The reason for this is because God made the promise through Moses, but for the people. They need the saving waters. God delivers to remind the people that HE is Good, and that He is trustworthy, even when those He sends fail and falter. That’s the whole point of the Catholic priesthood. It’s not about the priest. It’s about us, the flock. Jesus shows us as much in John 13:14-17. And more than anything, this is God showing His faithfulness, by creating a stable sacramental miracle: Moses striking the rock produces water. Not by magic, but by the Lord’s faithfulness. That’s why Numbers 20:13 calls these new waters “the waters of Meribah.” They’re the same waters which God provided in Meribah in Exodus 17, all those years earlier, “where the Israelites quarreled with the LORD and where he showed himself holy among them.”
Now, the connection to the sacraments is pretty clear, but Paul makes it explicit. He’s writing to warn the Corinthians (who are profaning the Eucharist) that just because they’re receiving the Sacraments, it doesn’t mean that they’re saved. He says in 1 Corinthians 10:1-5,

1For I do not want you to be ignorant of the fact, brothers, that our forefathers were all under the cloud and that they all passed through the sea. 2They were all baptized into Moses in the cloud and in the sea. 3They all ate the same spiritual food 4and drank the same spiritual drink; for they drank from the spiritual rock that accompanied them, and that rock was Christ. 5Nevertheless, God was not pleased with most of them; their bodies were scattered over the desert.

So the Rock is Christ, and the Waters of Meribah foreshadow the Eucharist (not Baptism, which is foreshadowed by the parting of the Red Sea).

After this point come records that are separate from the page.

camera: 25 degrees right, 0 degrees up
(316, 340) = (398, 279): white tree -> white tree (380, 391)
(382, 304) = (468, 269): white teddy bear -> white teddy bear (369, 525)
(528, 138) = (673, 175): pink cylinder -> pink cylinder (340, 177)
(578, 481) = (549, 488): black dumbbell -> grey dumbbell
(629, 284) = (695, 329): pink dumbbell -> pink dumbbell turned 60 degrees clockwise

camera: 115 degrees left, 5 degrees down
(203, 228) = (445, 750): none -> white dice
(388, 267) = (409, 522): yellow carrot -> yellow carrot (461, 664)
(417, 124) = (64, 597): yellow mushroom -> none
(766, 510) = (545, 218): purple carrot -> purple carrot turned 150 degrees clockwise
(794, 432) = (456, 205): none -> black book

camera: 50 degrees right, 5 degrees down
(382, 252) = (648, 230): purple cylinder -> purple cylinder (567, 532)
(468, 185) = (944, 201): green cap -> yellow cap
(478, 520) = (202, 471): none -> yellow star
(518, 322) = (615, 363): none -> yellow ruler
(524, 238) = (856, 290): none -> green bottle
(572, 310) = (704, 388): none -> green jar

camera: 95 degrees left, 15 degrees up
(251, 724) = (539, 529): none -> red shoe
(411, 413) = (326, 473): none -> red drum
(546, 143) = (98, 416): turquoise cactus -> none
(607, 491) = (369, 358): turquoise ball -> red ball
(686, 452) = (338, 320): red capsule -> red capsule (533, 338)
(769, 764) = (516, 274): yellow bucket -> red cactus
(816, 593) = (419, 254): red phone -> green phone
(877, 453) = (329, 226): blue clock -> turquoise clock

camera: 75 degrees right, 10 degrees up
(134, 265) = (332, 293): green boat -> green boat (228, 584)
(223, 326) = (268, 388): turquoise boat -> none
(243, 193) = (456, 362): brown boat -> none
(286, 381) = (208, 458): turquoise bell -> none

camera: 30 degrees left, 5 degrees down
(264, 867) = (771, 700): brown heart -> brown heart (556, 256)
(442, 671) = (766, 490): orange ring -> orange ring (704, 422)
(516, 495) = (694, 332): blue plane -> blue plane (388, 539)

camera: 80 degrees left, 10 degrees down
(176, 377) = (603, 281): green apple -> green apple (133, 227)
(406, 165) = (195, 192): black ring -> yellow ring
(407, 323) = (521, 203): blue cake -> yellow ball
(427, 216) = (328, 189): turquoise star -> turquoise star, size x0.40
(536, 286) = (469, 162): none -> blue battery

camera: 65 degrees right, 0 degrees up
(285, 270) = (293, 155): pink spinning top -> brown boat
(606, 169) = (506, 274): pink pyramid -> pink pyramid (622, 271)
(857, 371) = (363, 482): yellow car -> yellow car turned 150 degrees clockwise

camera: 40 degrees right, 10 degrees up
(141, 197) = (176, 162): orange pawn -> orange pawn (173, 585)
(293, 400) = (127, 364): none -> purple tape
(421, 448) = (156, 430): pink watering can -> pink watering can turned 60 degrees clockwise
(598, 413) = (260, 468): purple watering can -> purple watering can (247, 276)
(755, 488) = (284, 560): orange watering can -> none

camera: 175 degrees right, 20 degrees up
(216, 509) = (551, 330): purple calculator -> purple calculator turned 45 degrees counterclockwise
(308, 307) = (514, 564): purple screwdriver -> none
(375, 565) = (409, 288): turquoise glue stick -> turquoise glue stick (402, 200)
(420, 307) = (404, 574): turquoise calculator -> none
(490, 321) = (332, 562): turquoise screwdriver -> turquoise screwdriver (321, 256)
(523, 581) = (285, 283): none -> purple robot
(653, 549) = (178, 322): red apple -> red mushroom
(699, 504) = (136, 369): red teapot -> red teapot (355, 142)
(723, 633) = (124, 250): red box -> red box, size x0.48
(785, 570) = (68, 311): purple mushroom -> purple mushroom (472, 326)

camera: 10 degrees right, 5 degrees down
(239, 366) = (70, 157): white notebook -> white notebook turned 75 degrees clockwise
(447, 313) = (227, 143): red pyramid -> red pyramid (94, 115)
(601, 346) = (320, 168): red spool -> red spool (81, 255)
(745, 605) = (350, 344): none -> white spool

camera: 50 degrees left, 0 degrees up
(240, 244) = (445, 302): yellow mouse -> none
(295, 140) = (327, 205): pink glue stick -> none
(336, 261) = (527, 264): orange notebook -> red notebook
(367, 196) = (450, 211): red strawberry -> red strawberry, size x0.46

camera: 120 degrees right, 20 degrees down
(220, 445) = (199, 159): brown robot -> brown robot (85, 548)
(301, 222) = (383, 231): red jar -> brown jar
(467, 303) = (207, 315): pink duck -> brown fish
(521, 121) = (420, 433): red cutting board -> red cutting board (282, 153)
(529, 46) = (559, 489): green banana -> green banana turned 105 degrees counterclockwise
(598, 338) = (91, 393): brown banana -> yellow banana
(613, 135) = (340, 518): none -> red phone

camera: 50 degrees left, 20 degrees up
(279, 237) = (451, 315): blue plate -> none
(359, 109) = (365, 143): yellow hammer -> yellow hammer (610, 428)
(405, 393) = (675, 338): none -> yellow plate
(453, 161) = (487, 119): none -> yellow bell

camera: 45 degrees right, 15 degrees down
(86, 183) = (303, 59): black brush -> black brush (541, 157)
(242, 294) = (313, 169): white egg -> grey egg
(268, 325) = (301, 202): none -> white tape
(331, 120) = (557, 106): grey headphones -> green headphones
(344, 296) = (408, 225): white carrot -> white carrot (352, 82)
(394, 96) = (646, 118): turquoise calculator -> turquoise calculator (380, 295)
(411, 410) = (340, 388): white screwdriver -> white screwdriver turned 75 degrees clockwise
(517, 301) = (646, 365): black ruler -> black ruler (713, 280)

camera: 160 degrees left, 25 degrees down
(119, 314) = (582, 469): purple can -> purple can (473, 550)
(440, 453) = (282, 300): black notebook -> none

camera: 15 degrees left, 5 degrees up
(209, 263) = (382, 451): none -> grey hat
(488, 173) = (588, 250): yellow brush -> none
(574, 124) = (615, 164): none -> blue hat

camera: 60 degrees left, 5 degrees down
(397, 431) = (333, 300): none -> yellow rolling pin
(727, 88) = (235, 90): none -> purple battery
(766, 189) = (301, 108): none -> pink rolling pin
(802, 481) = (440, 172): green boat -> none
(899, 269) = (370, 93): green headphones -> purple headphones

He proceeds to directly address the Eucharist in v. 14-17 of this chapter, as well as v. 17-34 of the next. So Moses’ abuse foreshadows the abuse of the sacraments (generally) and the Eucharist (specifically).

III. A Few Final Thoughts
Finally, John Armstrong, a former Presbyterian minister, has a pretty interesting point in a similar vein this morning. Writing on Baptism, he says:

This spiritual operation is a sovereign work of God and thus a work of true grace, not of free will or human effort. Luther, for example, argued that this in itself was a strong argument for infant baptism, namely that the child could do nothing but receive what was given to them by their parents and the church.

While John is addressing Baptism specifically, Catholics apply that logic to all seven sacraments.

All of this was answered very clearly early on. St. Augustine’s writings on the ex opere operato nature of the sacraments (in opposition to the Donatist heretics, who said that sacraments were invalid if the priest was a traditore, that is, someone who had denied Christ for fear of torture) are very clear on this point. If you’re interested, check out Book I of St. Augustine’s On Baptism or the whole thing.

1 comment

  1. Bad priests may have the technical ability to consecrate bread and wine at the Eucharist-that’s all very well. But elsewhere there is the notion that the church is the people. I do not think that the collective of the ‘people’ can function as an entity when their priestly head of congregation is a bad person poisoning their well of collective worship. I have been a member of a local church in which the pastor is unequivocally a bad person, and in this knowledge cannot compartmentalise his egregious behaviour, and worse, cannot tolerate the behaviour of the diocese in promoting his ministry. The child abuse scandal is the exemplar of the current mindset.